A Reference Resource
Charles E. Wilson (1953–1957): Secretary of Defense
Charles Erwin Wilson was the secretary of defense under President Eisenhower from January 28, 1953 to October 8, 1957. Wilson graduated from Carnegie Institute of Technology in 1909 and began working for Westinghouse Corporation, designing the first motor for auto starters. During the First World War, he designed equipment for military use. After the war, he became chief engineer to Remy Electric Co.
Wilson rose to become president of Delco-Remy Co. in 1926 and vice president of General Motors from 1929 to 1939. He is famous for his 1952 declaration to the Senate Armed Services Committee that "for years I thought what was good for the country was good for General Motors, and vice versa."
During his tenure as the secretary of defense, Wilson managed the military as though it were a business. He was initially hesitant to bring about change without conferring with the President, so much so, that Eisenhower reputedly said, "Charlie, you run defense. We both can't do it, and I won't do it.
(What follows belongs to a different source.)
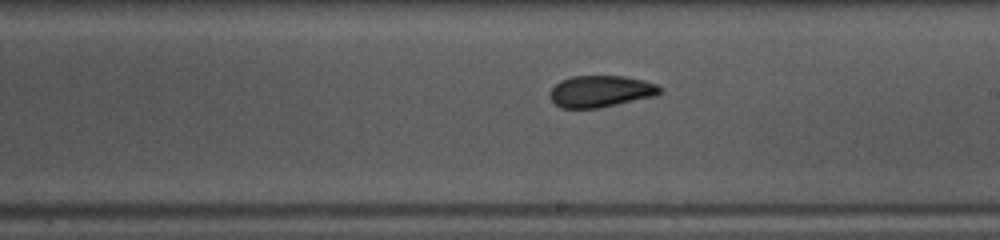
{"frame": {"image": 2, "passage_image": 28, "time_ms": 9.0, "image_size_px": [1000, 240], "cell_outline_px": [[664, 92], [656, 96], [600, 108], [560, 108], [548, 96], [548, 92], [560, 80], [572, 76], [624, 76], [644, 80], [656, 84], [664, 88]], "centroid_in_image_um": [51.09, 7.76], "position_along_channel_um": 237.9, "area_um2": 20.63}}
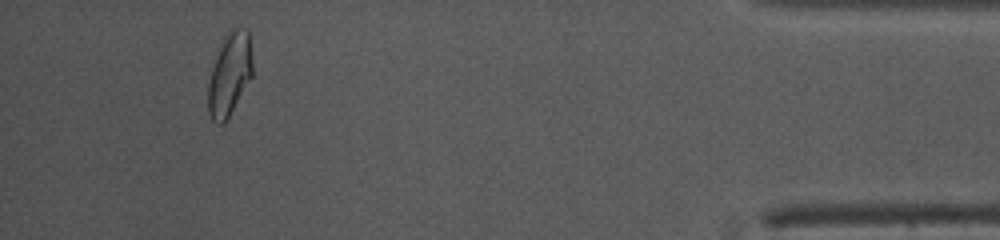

I was elected to worry about a lot of other things than the day-to-day operations of a department." Wilson later brought about a programmatic shift in the armed forces in preparation for modern warfare, including expanding research and development, cutting the size of the standing army, and boosting readiness for a nuclear conflict.
After his resignation, which he had intended after four years, Wilson returned to business interests, chiefly General Motors, though he would also serve as chairman of Michigan's advisory committee to the U.S. Commission of Civil Rights.